Each submitted job is associated with a dedicated results page that provides real-time status updates. The execution log is updated throughout the pipeline and reports the completion of all major steps, including data preprocessing, GRN inference, catRAPID-based filtering, hub identification, and final result generation. Upon successful completion, all output files become available for download directly from the results page.

Failure handling and automatic retries

To improve robustness against transient failures (e.g., temporary resource unavailability or brief system overload), scRAPID-web implements an automated retry mechanism. Failed tasks are automatically retried up to three times, with a short delay between attempts, before being marked as unsuccessful. This mechanism reduces the need for manual resubmission and increases the likelihood of successful job completion in the presence of temporary backend issues.

Troubleshooting and post-failure recovery

If a job ultimately fails, the results page reports detailed error messages describing the point of failure. Common causes include incompatible input formats, excessive numbers of highly variable genes, or datasets exceeding the maximum supported file size (50 MB compressed). In such cases, users are advised to reduce the number of genes selected for GRN inference, try an alternative GRN inference algorithm, or run scRAPID locally using the publicly available implementation and SQL databases provided via GitHub (https://github.com/tartaglialabIIT/scRAPID.git) and Zenodo (https://doi.org/10.5281/zenodo.10210488).

Data Privacy and Security

The web server is designed to ensure the privacy and security of user data. Uploaded datasets are not stored persistently: all data are kept in memory for the duration of the analysis and are automatically deleted as soon as the session ends. Communication between the user and the server is fully encrypted via HTTPS/TLS.
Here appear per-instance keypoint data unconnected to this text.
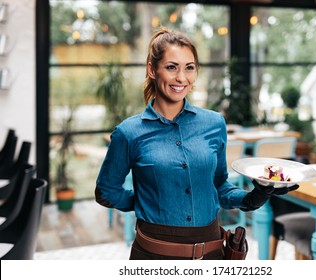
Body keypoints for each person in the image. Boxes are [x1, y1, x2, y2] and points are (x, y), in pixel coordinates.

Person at [95, 26, 298, 260]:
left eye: (189, 68)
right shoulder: (128, 132)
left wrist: (253, 197)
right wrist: (147, 203)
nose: (182, 78)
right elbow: (106, 191)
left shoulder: (214, 123)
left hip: (212, 252)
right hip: (153, 254)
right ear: (152, 69)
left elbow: (219, 185)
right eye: (172, 67)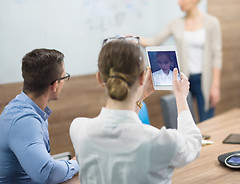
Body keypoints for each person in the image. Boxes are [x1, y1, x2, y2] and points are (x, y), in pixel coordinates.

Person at [69, 37, 202, 184]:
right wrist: (181, 97)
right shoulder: (160, 141)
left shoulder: (78, 129)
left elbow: (122, 126)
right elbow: (192, 143)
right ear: (141, 78)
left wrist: (141, 96)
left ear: (99, 79)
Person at [140, 0, 222, 122]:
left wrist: (215, 85)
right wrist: (134, 39)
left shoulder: (211, 22)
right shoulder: (175, 23)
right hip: (184, 79)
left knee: (208, 121)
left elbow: (217, 56)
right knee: (185, 120)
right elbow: (154, 42)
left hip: (204, 79)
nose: (179, 1)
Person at [0, 48, 79, 183]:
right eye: (64, 77)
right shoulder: (24, 121)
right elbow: (48, 174)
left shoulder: (22, 108)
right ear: (55, 85)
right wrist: (78, 162)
Each analysis is executed in an isolated compute environment, preventing any interaction or data leakage between concurrent user sessions. Uploaded data are never shared with third parties and are not used for model training or any purpose beyond the requested analysis.

The server does not require any personal information. Users are encouraged to remove potentially identifying metadata (e.g., sample names) before upload. Server logs are limited to minimal technical information, such as job timestamps or error messages, and do not contain biological or user-provided data.